O SR. AÉCIO NEVES (Bloco/PSDB - MG. Para discursar. Sem revisão do orador.) - Sr. Presidente, senhoras e senhores membros da Mesa Diretora destes trabalhos, Sras. e Srs. Parlamentares Constituintes e demais convidados desta sessão histórica, caro Presidente, permita-me lembrar muito rapidamente um ex-Governador do nosso Estado, as Minas Gerais, que teve por muito tempo também uma cadeira aqui no plenário desta Casa, o Francelino Pereira, que costumava dizer que, quando a autoridade maior, no caso, ele, o Governador, estava presente, todos os demais oradores estavam dispensados de ler a nominata.

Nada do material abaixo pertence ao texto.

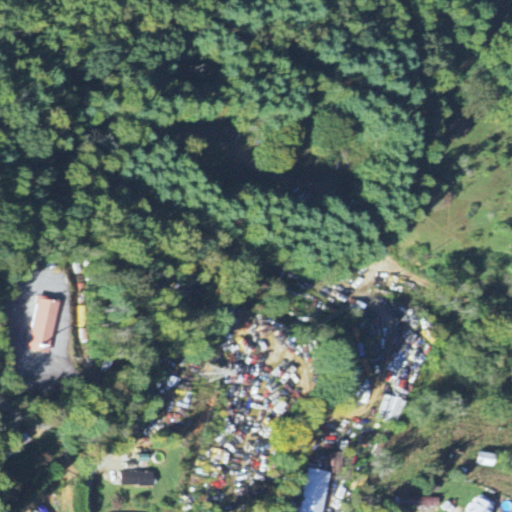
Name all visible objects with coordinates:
building: (511, 283)
road: (447, 294)
building: (39, 323)
building: (38, 326)
power tower: (196, 371)
road: (81, 434)
building: (12, 447)
building: (131, 479)
building: (310, 490)
building: (311, 491)
building: (472, 505)
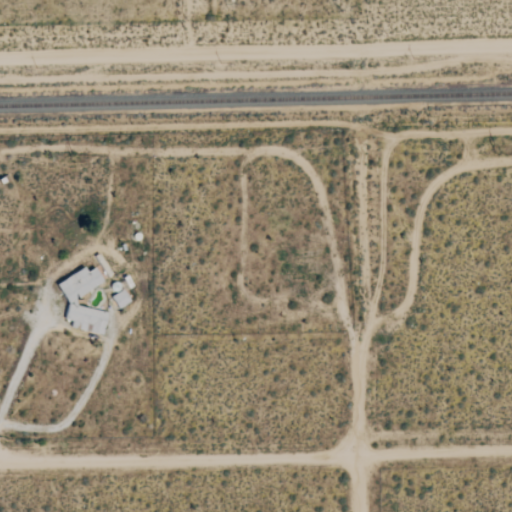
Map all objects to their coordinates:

Então, peço licença a V.Exa., Sr. Presidente, para na sua pessoa cumprimentar os demais membros da Mesa Diretora destes trabalhos e passar a fazer aqui uma reflexão extremamente pessoal de alguém que viveu — e viveu intensamente — como um jovem, um dos mais jovens Parlamentares que aqui chegava, o mais sublime momento do Congresso Nacional. Nós certamente assistimos a uma inédita reconciliação da sociedade brasileira com os seus representantes.
Eu começo fazendo também um registro histórico de que a ideia inicial do Presidente Tancredo Neves, que havia sido eleito, com um discurso nesta mesma tribuna que eu ocupo hoje no colégio eleitoral, era de que a Assembleia Nacional Constituinte se iniciaria com uma espinha dorsal, com um pré-projeto que seria a base das discussões que aqui se dariam.
Depois, com o falecimento do Presidente Tancredo, o Presidente Sarney — e aqui é importante que se faça um justo registro, muitas vezes omitido, da importância do Presidente Sarney, que foi, na verdade, quem convocou a Assembleia Nacional Constituinte para que os trabalhos se dessem daquela forma, daquela maneira — optou por iniciar do zero.
Isso, se trouxe alguns desencontros, o acirramento dos ânimos em alguns debates, e vão se lembrar disso os Senadores Renan Calheiros e Paulo Paim, que aqui estavam, possibilitou que esta a Casa, Senador Rodrigo Pacheco, fosse literalmente ocupada fisicamente, pelos mais diversos movimentos da sociedade brasileira, de direita, de esquerda, movimentos ambientais, movimentos sociais, o agronegócio, enfim, todos tinham espaço para debater os mais variados temas e faziam isso com certa harmonia. Essas galerias, hoje ocupadas por jovens estudantes, eram permanentemente lotados por setores da sociedade brasileira que queriam influenciar de forma definitiva na construção dos nossos destinos.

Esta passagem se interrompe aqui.